On December 1, the U.S. Senate rejected a proposal to give these workers seven days of paid sick leave by a vote of 52-43. That is, a majority of workers are demanding this, the majority of Americans broadly support giving it to these workers (and they also support universal sick leave) and a majority of the Senate voted for it. But it failed to pass through Congress because of the strange rules of the Senate, namely the filibuster, wherein any legislation essentially requires a supermajority of over 60 votes to pass anything. 

If no agreement is reached by next week, a coordinated strike will start on December 9, as four rail unions have aligned on, according to CNN. Afterwards the U.S. could see a national rail strike that would hit the U.S. economy with $2 billion in damages per day and could affect up to 30 percent of the nation's cargo. The entire U.S. supply chain, from motor vehicles to fuel, could be brought to its knees and inflation might skyrocket to unfathomable levels.

But to be clear, the onus of this situation would have been on the corporations that own the railways – not on the workers bargaining for decent working conditions.
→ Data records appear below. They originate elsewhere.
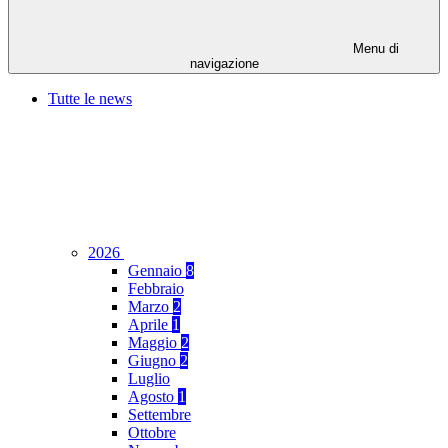
Menu di
navigazione
Tutte le news
2026
Gennaio
8
Febbraio
Marzo
2
Aprile
1
Maggio
2
Giugno
2
Luglio
Agosto
1
Settembre
Ottobre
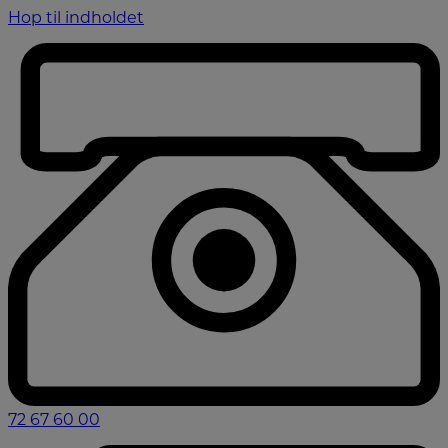
Hop til indholdet
72 67 60 00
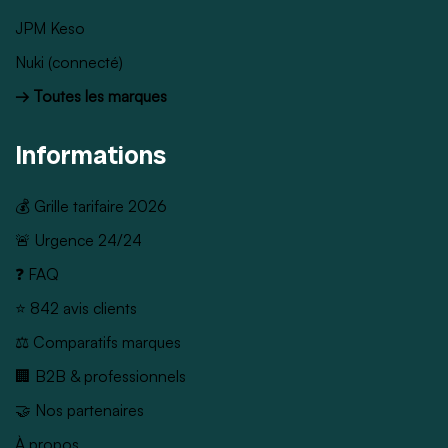
JPM Keso
Nuki (connecté)
→ Toutes les marques
Informations
💰 Grille tarifaire 2026
🚨 Urgence 24/24
❓ FAQ
⭐ 842 avis clients
⚖️ Comparatifs marques
🏢 B2B & professionnels
🤝 Nos partenaires
À propos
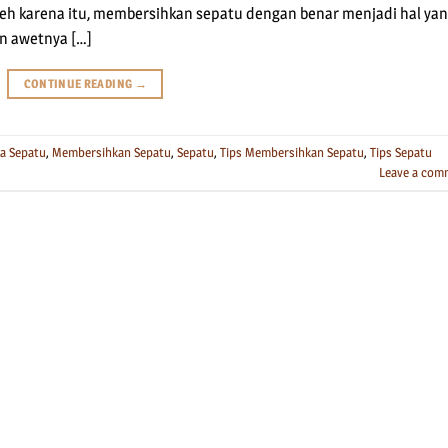
 Oleh karena itu, membersihkan sepatu dengan benar menjadi hal ya
n awetnya […]
CONTINUE READING
→
a Sepatu
,
Membersihkan Sepatu
,
Sepatu
,
Tips Membersihkan Sepatu
,
Tips Sepatu
Leave a com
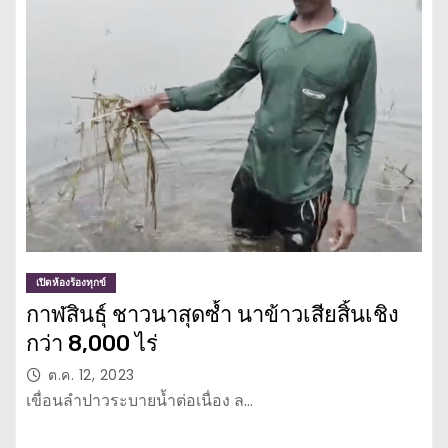
เปิดห้องร้องทุกข์
กาฬสินธุ์ ชาวนาสุดซ้ำ นาข้าวเสียสิ้นเชิง
กว่า 8,000 ไร่
ต.ค. 12, 2023
เขื่อนลำปาวระบายน้ำต่อเนื่อง ล…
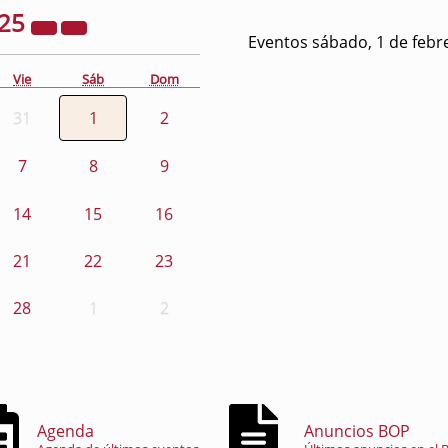
25
Eventos sábado, 1 de febr
Vie
Sáb
Dom
31
1
2
7
8
9
14
15
16
21
22
23
28
1
2
Agenda
Anuncios BOP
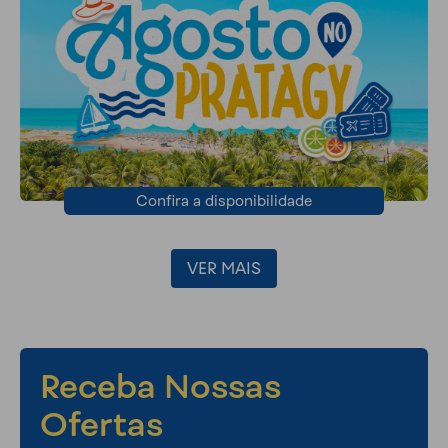
Confira a disponibilidade
VER MAIS
Receba Nossas
Ofertas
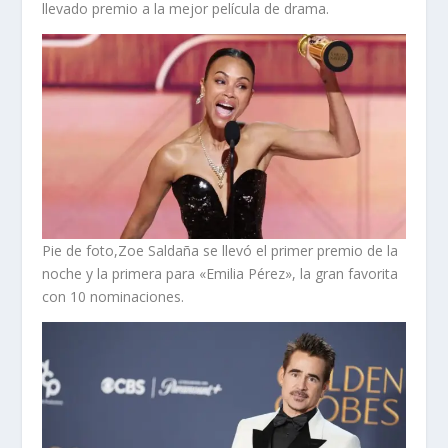
llevado premio a la mejor película de drama.
Pie de foto,Zoe Saldaña se llevó el primer premio de la
noche y la primera para «Emilia Pérez», la gran favorita
con 10 nominaciones.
Meanwhile, rail operators have been enjoying sky-high profits on the back of pandemic-induced supply chain woes. Rail companies have not distributed this wealth to their workers via increased pay or restructured contracts that offer greater benefits, like paid sick leave. Instead, they have paid out stock dividends and artificially boosted their stock prices with buybacks. 

Workers service the tracks at the Metra/BNSF railroad yard outside of downtown, in Chicago, Illinois, U.S., September 13, 2022. /CFP
Workers service the tracks at the Metra/BNSF railroad yard outside of downtown, in Chicago, Illinois, U.S., September 13, 2022. /CFP

Workers service the tracks at the Metra/BNSF railroad yard outside of downtown, in Chicago, Illinois, U.S., September 13, 2022. /CFP

Due to the way laws are structured in the United States, only a handful of rail companies privately own the nation's freight lines. These companies also enjoy unprecedented exemptions from anti-monopoly laws, which has been demonstrated through the arbitrary fees they charge for freight that is not connected to any market activity, and workers have significantly less leverage than most any other industry thanks to the 1926 Railway Labor Act, which in practice essentially forbids workers from striking in most cases. Congress has the legal authority to intervene on behalf of employers to prevent a strike.

And that is exactly what happened. The House and Senate both passed their versions of a bill, again, on December 1 that will prevent a national rail strike – but it did not include any provision for paid sick leave. President Joe Biden signed the bill to prevent a rail strike – and the attendant collapse of the country's supply chain – ahead of the holiday season on December 2. In effect, rail workers will have a contract that the unions didn't vote to support and the American public broadly does not support to be imposed on them.

The way this situation played out demonstrates in no uncertain terms how the United States is a functional plutocracy, e.g., a government run by and for the wealthy. Rail workers demanded a provision that most other comparable Organization for Economic Co-operation and Development countries enjoy to an even greater extent and would have cost their employers a tiny percentage of their record-setting revenue, namely just seven days of paid sick leave (in the context of a once-in-a-century pandemic) and not being forced to work 14+ hours per day alone. 

Instead, despite the fact that all the major unions were in favor of this, that the American public supported it and that both chambers of Congress voted for it in a majority, they were left empty-handed and will be forced to work regardless of their legitimate disagreements. It goes to show that the U.S. is not a legitimate democracy that reflects the will of the people.